Items from a data source:
━━━

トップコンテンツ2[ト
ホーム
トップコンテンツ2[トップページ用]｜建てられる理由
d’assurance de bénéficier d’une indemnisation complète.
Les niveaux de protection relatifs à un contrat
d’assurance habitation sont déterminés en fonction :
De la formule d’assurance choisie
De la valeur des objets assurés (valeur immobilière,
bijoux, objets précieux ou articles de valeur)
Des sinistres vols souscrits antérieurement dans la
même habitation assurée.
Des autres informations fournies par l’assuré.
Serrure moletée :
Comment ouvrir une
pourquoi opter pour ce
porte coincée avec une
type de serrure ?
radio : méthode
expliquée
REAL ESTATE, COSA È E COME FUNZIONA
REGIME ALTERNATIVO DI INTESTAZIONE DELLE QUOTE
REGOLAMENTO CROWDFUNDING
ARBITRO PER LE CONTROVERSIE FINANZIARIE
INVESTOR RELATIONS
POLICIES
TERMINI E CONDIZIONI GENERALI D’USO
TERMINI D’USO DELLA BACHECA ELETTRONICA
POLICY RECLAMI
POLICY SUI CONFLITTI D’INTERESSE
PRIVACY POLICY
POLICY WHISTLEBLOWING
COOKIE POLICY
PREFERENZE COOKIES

━━━

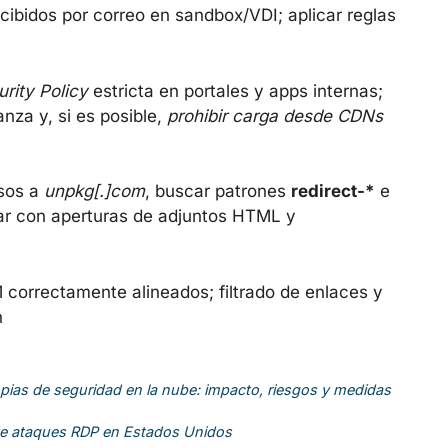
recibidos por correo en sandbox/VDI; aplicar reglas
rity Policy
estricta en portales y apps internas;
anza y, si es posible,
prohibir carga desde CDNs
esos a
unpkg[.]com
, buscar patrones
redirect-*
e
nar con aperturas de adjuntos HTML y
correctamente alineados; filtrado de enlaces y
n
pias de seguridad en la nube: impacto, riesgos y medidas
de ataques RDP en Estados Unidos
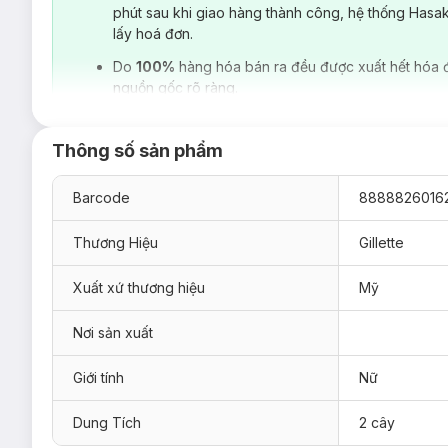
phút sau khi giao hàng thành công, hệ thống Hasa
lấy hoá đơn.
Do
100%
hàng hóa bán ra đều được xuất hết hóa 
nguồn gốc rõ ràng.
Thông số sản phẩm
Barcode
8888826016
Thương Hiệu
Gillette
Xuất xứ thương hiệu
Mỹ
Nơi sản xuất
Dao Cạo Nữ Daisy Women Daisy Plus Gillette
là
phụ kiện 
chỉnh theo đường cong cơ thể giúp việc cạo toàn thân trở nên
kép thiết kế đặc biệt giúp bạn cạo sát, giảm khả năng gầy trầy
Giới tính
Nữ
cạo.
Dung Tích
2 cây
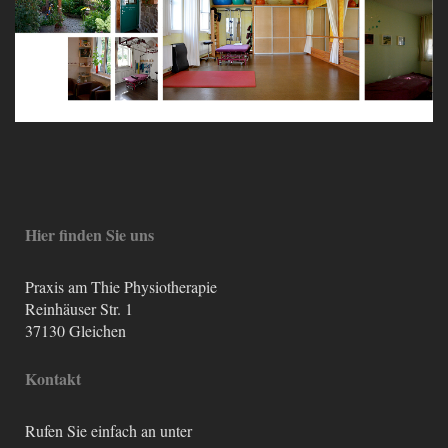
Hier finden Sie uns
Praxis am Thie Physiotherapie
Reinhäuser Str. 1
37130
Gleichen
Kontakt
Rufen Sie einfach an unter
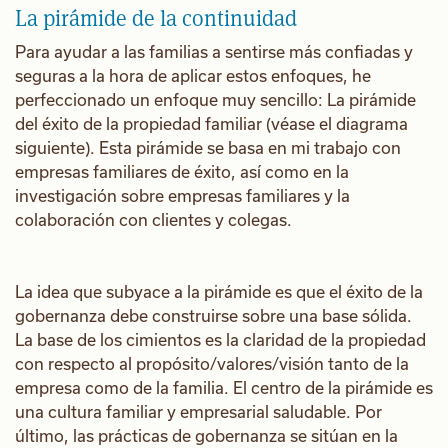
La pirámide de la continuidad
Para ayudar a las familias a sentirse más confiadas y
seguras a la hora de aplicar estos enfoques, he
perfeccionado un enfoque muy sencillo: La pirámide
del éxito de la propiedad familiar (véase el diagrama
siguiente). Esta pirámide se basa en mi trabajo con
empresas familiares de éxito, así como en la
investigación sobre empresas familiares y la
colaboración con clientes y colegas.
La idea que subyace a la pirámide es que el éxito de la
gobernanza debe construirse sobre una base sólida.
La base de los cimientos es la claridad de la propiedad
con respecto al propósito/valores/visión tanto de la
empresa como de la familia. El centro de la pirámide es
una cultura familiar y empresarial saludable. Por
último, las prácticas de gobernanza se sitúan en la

━━━

# Exercise instructions:
If a line above includes the word "pirámide", count it; then give the final number by itself.

# Exercise response:
5